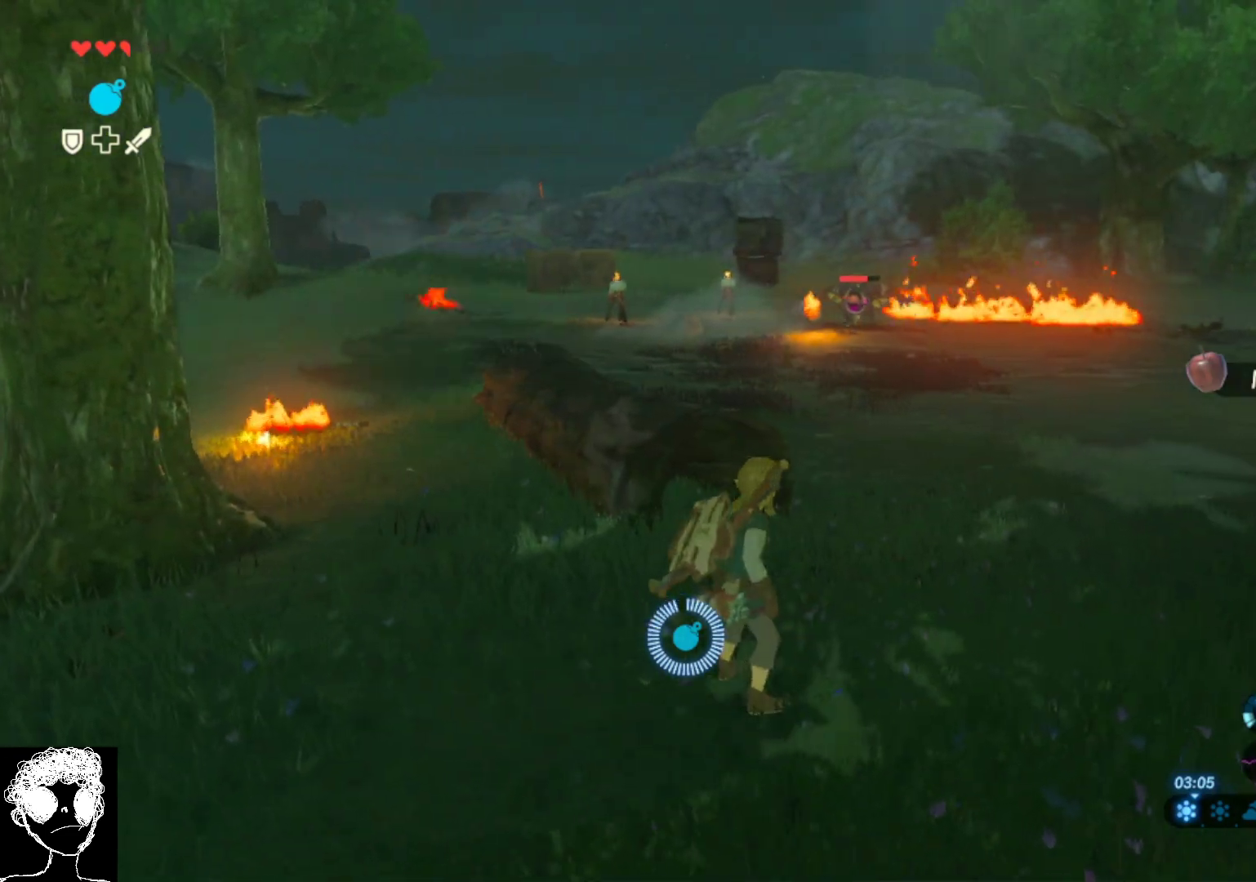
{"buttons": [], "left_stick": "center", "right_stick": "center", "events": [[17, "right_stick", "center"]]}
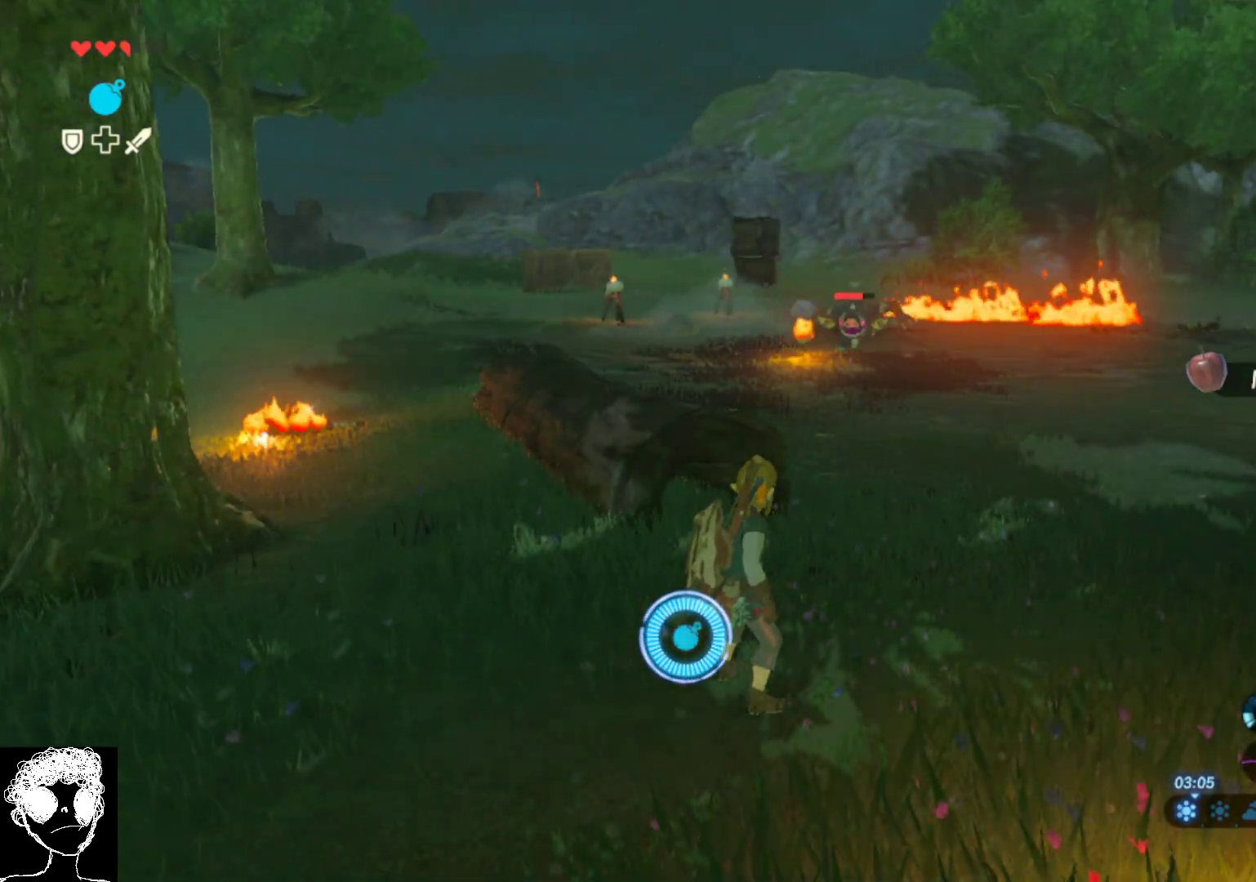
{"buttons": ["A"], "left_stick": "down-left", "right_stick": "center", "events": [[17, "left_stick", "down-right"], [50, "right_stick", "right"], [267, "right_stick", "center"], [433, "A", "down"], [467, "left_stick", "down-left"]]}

---

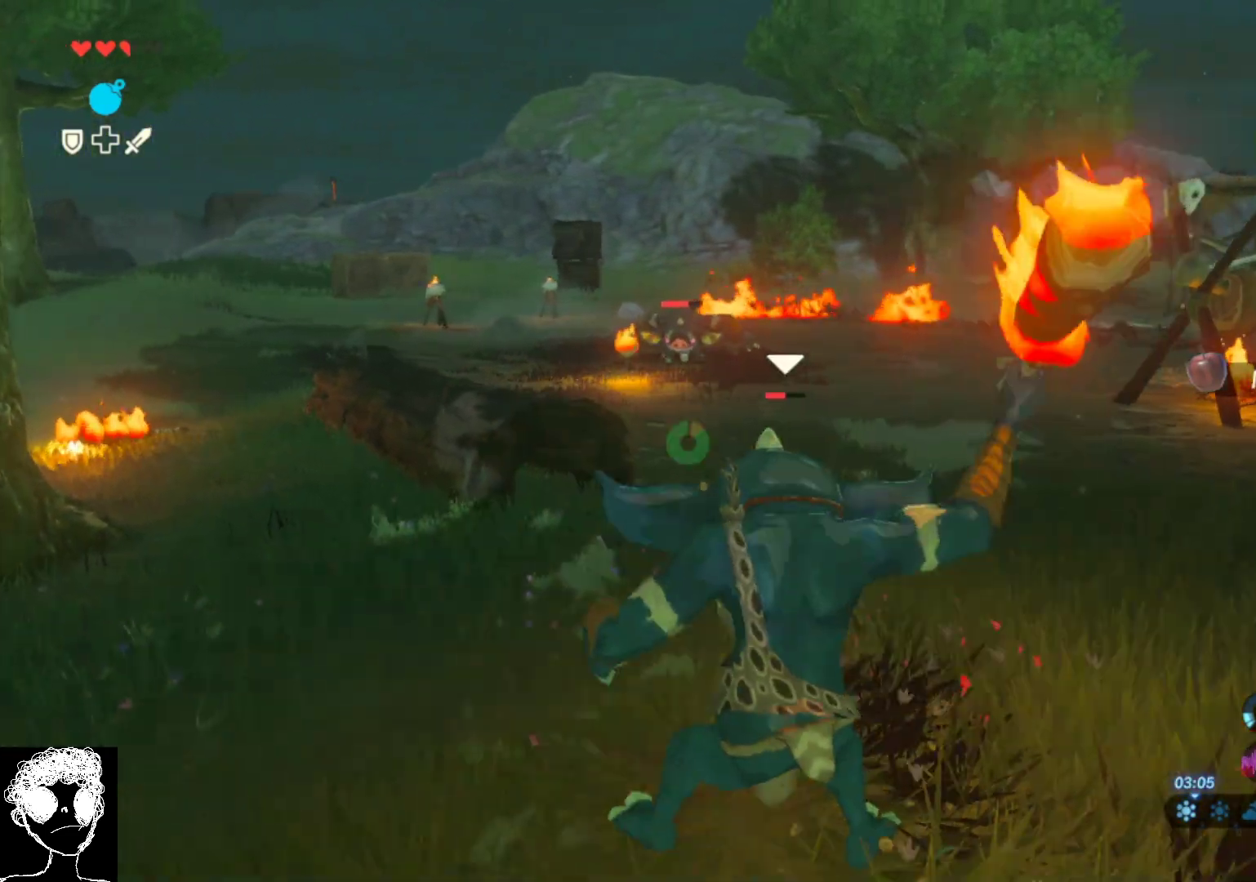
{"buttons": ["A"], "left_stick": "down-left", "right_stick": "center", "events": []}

---

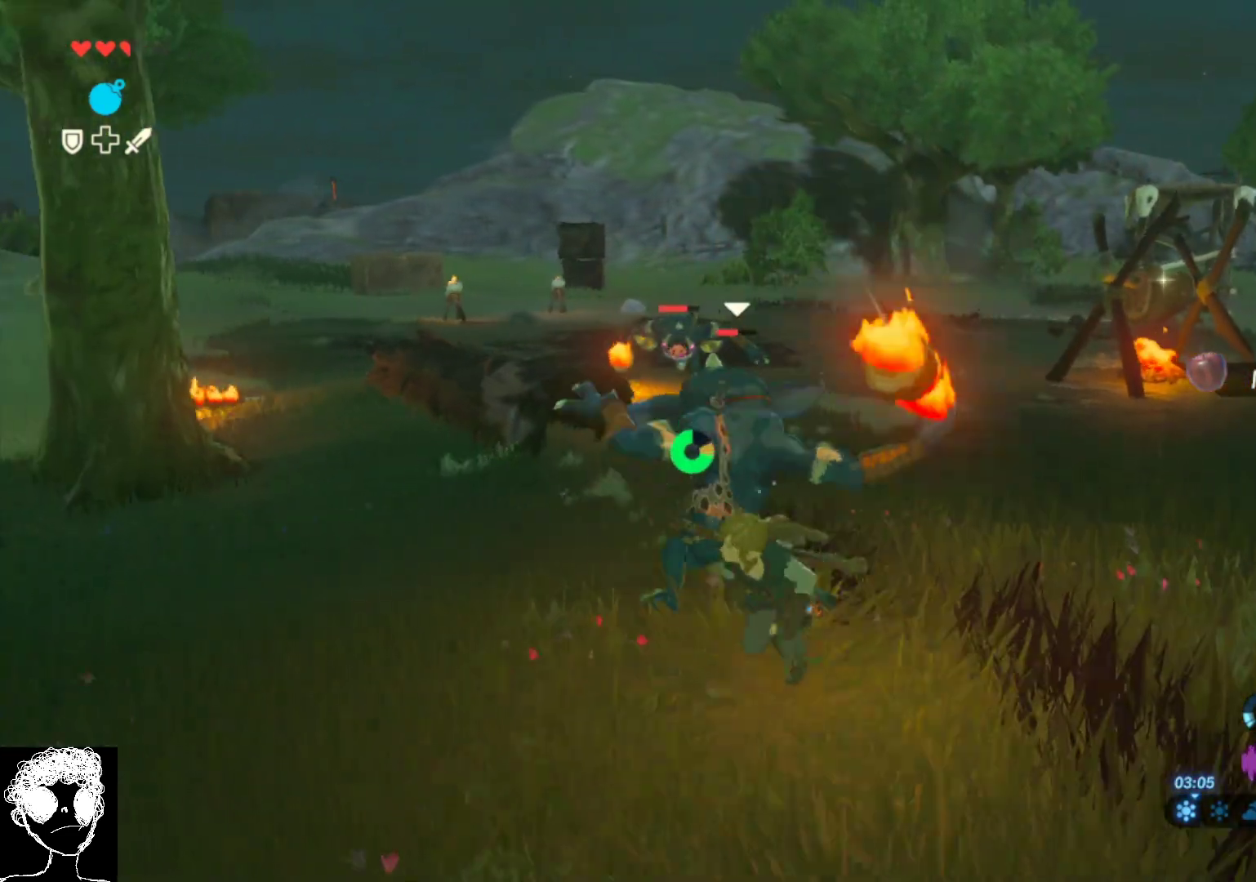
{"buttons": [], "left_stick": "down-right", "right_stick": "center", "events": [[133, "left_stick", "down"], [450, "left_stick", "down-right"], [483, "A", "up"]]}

WHAT IS NEEDED: Using the material above, filter for lines holding "down" and copy each one.

EXERCISE ANSWER:
{"buttons": ["A"], "left_stick": "down-left", "right_stick": "center", "events": [[17, "left_stick", "down-right"], [50, "right_stick", "right"], [267, "right_stick", "center"], [433, "A", "down"], [467, "left_stick", "down-left"]]}
{"buttons": ["A"], "left_stick": "down-left", "right_stick": "center", "events": []}
{"buttons": [], "left_stick": "down-right", "right_stick": "center", "events": [[133, "left_stick", "down"], [450, "left_stick", "down-right"], [483, "A", "up"]]}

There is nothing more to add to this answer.